You can unmount your disk by running the unmount command. You may want to unmount your disk to run a file system check, for example.

The umount command requires you to specify the device you want to unmount. You may specify this device in one of two ways:

  • Specify the device name itself:

    umount /dev/sda
    
  • Specify the mount directory:

    umount /media/sda
    

If you would like to mount or unmount additional disks on your system, repeat these instructions with the appropriate substitutions.

Change root

Changing root is the process of changing your working root directory. When you change root (abbreviated as chroot) to your root disk, you are able to run commands as though you are logged in to that system.

Chroot lets you change user passwords, remove/install packages, and do other system maintenance and recovery tasks in your Compute Instance's normal Linux environment.

  1. Create a new directory for your disk:

    mkdir -p /media/sda
    
  2. Before you use chroot, mount the root disk:

    mount -o exec,barrier=0 /dev/sda /media/sda
    

    📘

    If you mounted your disk without using the exec option before reviewing this section, include the remount option in your mount command:

    mount -o remount,exec,barrier=0 /dev/sda /media/sda
    
  3. To create the chroot, you need to mount the temporary filesystems:

    cd /media/sda
    mount -t proc proc proc/
    mount -t sysfs sys sys/
    mount -o bind /dev dev/
    mount -t devpts pts dev/pts/
    
  4. Chroot to your disk:

    chroot /media/sda /bin/bash
    
  5. Your Compute Instance may expect its other disks to be mounted in specific directories during its regular operations. These disks and their expected directories are defined in the /etc/fstab file. In order for these directories to be accessible within the chroot, you need to mount them from within the chroot. For example, if your Compute Instance defines /dev/sdc in its /etc/fstab, you can the following command to mount it:

    mount /dev/sdc
    

    📘

    This mount command only specifies a disk name without specifying a mount point. This causes mount to use the /etc/fstab file in the chroot to determine the mount point and apply the correct mount options.

    As a result, this command depends on you having made these disks available to your Rescue Mode environment under the same names that they use in your configuration profile.

    If these names do not match, mounting your disks using only a device name will either fail completely, mount them at the wrong directory, and/or apply the wrong mount options to them.

    The easiest way to alleviate this problem is by starting a new Rescue Mode session from Cloud Manager which properly matches these disk names between your Rescue Mode environment and your configuration profile.

  6. To exit the chroot and get back to Finnix type "exit" :

    exit
    

Rebuilding

If you can't rescue and resolve issues on an existing disk or if you want to enable or disable disk encryption, you can rebuild the Compute Instance. Rebuilding the Compute Instance is the process of starting over with a set of known-good disks that you can boot from. There are a few different ways you can do this:

  • If you are subscribed to the Backups service, you can restore from an existing backup and return the Compute Instance to a previous state.
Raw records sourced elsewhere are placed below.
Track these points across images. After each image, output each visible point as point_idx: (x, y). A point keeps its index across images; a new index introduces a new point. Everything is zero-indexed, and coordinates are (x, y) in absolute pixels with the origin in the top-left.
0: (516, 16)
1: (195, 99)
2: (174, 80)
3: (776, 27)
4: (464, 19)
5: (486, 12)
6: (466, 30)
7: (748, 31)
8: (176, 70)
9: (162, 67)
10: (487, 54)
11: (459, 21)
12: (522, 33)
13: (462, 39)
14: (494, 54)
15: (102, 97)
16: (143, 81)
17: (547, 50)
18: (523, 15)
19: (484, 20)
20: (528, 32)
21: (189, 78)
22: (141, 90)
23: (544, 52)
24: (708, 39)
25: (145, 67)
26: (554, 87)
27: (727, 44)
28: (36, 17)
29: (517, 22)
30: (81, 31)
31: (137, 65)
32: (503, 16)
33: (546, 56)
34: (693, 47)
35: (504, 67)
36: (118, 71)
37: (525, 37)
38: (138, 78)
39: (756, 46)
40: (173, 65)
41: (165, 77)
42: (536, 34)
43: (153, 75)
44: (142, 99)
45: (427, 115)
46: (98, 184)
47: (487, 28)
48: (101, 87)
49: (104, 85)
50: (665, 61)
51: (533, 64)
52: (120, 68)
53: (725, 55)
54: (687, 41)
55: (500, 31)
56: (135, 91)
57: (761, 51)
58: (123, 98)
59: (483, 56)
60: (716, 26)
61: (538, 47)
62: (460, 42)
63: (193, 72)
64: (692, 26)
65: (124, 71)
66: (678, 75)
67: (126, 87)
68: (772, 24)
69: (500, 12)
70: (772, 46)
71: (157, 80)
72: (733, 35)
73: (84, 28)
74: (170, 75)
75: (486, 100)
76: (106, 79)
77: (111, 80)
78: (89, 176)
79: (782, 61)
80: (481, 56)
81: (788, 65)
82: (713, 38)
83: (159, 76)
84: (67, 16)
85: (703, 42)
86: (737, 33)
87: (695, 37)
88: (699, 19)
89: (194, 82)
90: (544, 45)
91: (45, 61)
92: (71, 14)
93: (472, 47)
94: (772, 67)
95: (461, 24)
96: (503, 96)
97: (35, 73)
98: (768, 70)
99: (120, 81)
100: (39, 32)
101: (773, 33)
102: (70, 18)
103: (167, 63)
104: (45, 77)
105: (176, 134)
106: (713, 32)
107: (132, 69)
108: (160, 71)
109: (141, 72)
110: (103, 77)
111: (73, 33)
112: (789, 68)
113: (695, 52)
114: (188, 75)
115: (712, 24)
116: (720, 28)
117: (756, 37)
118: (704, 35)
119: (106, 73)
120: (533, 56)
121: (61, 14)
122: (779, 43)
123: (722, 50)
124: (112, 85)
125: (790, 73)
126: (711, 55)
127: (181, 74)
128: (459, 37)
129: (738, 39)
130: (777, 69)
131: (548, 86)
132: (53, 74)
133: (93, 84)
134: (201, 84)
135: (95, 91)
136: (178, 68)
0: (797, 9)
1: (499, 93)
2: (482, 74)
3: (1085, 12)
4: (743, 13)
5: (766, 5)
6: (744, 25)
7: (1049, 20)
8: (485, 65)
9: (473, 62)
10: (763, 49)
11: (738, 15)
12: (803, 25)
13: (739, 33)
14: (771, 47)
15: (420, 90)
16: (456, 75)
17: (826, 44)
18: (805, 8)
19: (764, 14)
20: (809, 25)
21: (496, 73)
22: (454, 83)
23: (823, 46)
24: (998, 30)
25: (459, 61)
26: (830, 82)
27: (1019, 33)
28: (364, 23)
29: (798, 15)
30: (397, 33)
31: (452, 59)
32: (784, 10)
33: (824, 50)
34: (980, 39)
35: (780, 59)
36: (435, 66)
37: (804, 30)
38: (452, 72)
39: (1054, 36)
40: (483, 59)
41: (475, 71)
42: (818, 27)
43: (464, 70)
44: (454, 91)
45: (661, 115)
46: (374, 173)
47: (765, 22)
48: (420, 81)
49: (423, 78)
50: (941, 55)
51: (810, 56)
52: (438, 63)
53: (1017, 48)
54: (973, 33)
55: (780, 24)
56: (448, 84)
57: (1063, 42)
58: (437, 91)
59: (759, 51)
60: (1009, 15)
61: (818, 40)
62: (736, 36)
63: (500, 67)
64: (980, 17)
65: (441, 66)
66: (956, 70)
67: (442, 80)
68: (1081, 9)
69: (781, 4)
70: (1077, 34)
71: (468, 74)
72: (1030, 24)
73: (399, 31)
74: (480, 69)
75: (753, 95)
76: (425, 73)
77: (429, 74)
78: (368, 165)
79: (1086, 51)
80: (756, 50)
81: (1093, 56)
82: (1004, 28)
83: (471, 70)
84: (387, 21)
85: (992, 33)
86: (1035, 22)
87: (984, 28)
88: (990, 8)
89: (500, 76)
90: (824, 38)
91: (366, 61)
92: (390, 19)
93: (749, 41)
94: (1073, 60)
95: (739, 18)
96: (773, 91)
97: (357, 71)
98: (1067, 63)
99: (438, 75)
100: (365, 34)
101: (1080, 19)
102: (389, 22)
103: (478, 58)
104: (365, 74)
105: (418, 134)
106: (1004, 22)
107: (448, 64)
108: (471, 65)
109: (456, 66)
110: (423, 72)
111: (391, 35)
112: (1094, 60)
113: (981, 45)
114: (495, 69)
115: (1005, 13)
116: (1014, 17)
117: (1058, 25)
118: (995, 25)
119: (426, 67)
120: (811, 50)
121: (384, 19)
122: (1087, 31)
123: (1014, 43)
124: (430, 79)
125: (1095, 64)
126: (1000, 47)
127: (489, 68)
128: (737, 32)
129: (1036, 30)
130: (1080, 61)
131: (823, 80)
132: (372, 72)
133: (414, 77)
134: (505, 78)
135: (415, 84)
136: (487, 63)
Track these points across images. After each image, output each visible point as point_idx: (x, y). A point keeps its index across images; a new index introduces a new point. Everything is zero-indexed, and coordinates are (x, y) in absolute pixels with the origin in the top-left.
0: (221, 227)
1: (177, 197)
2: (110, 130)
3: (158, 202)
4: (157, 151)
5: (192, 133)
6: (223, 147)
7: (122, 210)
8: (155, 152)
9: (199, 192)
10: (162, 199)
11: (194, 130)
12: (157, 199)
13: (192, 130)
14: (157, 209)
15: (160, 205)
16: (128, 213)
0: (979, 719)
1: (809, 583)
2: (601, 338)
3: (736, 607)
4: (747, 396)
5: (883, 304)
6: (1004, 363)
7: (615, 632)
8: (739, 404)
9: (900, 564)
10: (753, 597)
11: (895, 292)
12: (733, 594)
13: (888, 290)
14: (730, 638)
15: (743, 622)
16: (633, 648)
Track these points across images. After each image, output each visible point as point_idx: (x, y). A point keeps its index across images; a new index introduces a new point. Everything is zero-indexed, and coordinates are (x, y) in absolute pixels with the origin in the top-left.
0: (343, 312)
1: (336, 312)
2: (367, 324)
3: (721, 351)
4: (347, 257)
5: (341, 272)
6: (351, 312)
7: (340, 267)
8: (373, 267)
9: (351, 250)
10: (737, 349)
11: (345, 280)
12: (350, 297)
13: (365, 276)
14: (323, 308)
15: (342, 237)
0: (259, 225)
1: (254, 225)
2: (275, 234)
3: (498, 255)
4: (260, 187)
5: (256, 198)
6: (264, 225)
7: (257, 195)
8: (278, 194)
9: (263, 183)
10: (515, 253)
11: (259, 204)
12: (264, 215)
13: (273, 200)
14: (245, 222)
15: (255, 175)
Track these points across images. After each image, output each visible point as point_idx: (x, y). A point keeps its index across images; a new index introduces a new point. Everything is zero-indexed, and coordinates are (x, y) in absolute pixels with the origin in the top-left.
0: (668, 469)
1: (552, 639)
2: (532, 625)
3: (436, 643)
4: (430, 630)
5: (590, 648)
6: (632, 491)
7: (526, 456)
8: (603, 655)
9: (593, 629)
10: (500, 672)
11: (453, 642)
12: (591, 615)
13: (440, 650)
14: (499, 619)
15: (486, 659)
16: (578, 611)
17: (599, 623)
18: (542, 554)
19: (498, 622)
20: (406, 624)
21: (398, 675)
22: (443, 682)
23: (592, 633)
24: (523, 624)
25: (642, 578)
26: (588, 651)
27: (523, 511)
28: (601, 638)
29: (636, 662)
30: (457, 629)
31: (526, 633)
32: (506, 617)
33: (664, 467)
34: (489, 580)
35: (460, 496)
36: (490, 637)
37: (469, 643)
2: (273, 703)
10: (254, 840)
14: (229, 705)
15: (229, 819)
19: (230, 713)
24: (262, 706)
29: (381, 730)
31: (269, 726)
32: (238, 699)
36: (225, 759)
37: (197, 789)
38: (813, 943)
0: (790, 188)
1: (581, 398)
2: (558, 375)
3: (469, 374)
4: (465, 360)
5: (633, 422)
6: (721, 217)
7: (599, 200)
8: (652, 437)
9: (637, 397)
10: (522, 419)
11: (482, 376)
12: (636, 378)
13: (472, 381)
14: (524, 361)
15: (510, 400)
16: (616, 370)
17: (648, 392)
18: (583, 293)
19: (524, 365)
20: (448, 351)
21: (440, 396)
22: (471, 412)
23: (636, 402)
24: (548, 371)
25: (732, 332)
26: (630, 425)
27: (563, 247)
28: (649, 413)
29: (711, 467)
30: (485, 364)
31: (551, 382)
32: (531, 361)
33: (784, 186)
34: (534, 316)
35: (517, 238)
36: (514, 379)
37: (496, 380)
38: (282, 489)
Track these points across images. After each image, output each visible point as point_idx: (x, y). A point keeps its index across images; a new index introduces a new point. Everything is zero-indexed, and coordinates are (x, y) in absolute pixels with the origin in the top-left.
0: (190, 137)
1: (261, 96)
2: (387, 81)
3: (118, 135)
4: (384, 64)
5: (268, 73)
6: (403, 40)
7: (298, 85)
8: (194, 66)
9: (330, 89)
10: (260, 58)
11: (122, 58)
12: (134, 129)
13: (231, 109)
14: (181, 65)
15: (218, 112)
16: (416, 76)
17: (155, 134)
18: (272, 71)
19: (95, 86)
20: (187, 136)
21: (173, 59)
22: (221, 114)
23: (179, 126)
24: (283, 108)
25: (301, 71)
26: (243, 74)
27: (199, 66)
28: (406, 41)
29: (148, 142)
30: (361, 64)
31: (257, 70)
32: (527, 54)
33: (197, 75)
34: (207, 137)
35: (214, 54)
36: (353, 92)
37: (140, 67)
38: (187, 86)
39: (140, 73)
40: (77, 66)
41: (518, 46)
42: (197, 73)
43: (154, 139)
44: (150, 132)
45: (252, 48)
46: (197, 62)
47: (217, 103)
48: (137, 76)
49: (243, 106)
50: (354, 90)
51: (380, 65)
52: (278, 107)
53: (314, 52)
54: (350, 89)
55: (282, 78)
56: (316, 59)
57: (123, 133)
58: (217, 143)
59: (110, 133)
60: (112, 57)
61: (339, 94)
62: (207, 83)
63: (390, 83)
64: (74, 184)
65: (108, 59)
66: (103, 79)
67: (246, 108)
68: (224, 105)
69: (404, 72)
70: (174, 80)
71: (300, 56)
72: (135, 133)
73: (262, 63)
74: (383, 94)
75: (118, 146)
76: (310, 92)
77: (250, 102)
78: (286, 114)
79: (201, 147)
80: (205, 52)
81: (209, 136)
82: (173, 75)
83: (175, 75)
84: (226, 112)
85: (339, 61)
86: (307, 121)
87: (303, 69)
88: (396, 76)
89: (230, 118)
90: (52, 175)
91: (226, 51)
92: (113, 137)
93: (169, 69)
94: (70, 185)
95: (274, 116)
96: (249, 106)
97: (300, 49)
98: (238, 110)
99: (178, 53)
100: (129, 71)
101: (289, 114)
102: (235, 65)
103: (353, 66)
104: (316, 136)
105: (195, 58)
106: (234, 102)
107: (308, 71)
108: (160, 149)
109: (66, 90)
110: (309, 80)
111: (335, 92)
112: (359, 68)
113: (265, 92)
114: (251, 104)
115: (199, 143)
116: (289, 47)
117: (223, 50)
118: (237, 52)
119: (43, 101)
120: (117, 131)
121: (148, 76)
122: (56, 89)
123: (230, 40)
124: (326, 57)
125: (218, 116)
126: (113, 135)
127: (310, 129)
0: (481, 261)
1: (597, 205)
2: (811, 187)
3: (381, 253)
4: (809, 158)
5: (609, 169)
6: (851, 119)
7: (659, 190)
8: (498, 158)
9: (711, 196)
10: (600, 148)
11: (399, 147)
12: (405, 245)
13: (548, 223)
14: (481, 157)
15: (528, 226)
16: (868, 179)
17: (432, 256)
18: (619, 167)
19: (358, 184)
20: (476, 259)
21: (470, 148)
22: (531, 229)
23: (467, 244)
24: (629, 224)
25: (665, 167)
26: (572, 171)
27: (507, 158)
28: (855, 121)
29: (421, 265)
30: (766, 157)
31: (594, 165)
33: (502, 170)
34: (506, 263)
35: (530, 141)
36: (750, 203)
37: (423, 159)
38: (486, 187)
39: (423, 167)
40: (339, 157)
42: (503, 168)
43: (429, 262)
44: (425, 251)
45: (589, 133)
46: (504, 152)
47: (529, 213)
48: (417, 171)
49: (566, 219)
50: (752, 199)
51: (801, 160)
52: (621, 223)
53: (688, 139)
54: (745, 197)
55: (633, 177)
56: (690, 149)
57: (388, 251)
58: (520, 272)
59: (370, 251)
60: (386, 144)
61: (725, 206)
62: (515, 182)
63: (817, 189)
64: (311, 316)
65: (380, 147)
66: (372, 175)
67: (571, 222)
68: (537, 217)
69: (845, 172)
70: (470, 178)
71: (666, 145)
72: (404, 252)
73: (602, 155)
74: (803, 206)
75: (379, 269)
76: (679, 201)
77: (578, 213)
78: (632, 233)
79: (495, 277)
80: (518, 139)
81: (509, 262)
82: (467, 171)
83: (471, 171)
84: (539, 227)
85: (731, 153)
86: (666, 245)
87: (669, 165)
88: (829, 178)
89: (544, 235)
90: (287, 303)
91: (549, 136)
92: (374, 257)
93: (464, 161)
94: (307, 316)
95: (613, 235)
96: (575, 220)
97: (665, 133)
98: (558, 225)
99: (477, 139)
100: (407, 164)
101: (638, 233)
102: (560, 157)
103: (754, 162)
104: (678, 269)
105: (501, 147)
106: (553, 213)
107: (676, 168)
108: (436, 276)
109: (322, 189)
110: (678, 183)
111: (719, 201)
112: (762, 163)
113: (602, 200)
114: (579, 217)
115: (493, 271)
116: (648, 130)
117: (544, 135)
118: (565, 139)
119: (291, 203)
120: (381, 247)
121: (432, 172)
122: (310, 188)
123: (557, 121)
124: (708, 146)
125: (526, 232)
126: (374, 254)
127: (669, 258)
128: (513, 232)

  • If you aren't subscribed to the Backups Service, you can copy files off an existing disk and then use the Rebuild feature of Cloud Manager to erase everything and start over again from scratch.

  • If you have a backup system other than the Backups Service in place, you can rebuild your Compute Instance and then restore the data from that backup service. The methods for restoring data varies by the kind of backup system that you use.

❗️

Did an unauthorized intruder gain access to your Compute Instance? Since it is virtually impossible to determine the full scope of an attacker's reach into a compromised system, you should never continue using a compromised system.

For recovery instructions, see Recovering from a system compromise. You need to create a new Compute Instance, copy your existing data from the old Compute Instance to the new one, and then swap IP addresses.

Restoring from a backup

If you previously enabled the Backups service, you may be able to restore one of the backups to the Compute Instance. See Restore a backup to an existing Compute Instance for instructions.

If you created backups with an application other than the Backups Service, review the application's instructions to restore a backup to the Compute Instance.

Use the rebuild feature

Cloud Manager provides a Rebuild feature performs the following two actions:

  1. The current disks are removed.

  2. A new set of disks is provisioned from one of Cloud Manager's built-in Linux images, or from one of the saved images.

    ❗️

    If you use the Rebuild feature, the data from the disks that are deleted are not retrievable. You may back up your data manually or create a snapshot using the Backups service to preserve data before using the Rebuild feature.

    If you'd like to deploy a new Linux distribution without erasing the existing disks, follow the instructions in the Creating a Disk guide. This is a better option if you need to create a new distribution, but also need to save the existing data.

    The Compute Instance needs to have some amount of unallocated disk space in order to provision a new distribution. If the Compute Instance does not have enough unallocated space, you can shrink your existing disks to free up space or resize your Compute Instance to a higher resource tier.

    If you need to copy files from your existing disk to another location before rebuilding, you can start SSH under Rescue Mode and then use an SFTP client to copy files to your computer.

To use the Rebuild feature:

  1. If you need to copy files from existing disk to another location before rebuilding, you can start SSH under Rescue Mode and then use an SFTP client to copy files to your computer, another server, or somewhere else.

  2. Log in to Cloud Manager.

  3. Click on the Linodes link in the sidebar:

    <<CLOUD_PORTAL>> dashboard - Linodes sidebar link highlighted

  4. Click on the more options ellipsis next to the Compute Instance that will be rebuilt, and click on the Rebuild option to open the Rebuild form:

    <<CLOUD_PORTAL>> Linodes page - rebuild option highlighted

  5. Complete the Rebuild form. Select an image or StackScript to deploy and enter a root password. Optionally, select one or more SSH keys (if you have not added any SSH Keys via Cloud Manager, this option does not appear). The Encrypt Disk setting for Compute Instances attached to an LKE node pool can not be changed. For Compute Instances in distributed regions, the disk encryption setting is always enabled. For more information on this feature, see Disk encryption.

  6. Click on Rebuild button after completing the form:

    <<CLOUD_PORTAL>> Rebuild form - Rebuild button highlighted

  7. The Compute Instance may take several minutes to complete the rebuild process. Select the Compute Instance that is being rebuilt and select the Activity Feed tab to monitor rebuild progress and confirm that the rebuild has been completed:

    <<CLOUD_PORTAL>> Activity - Activity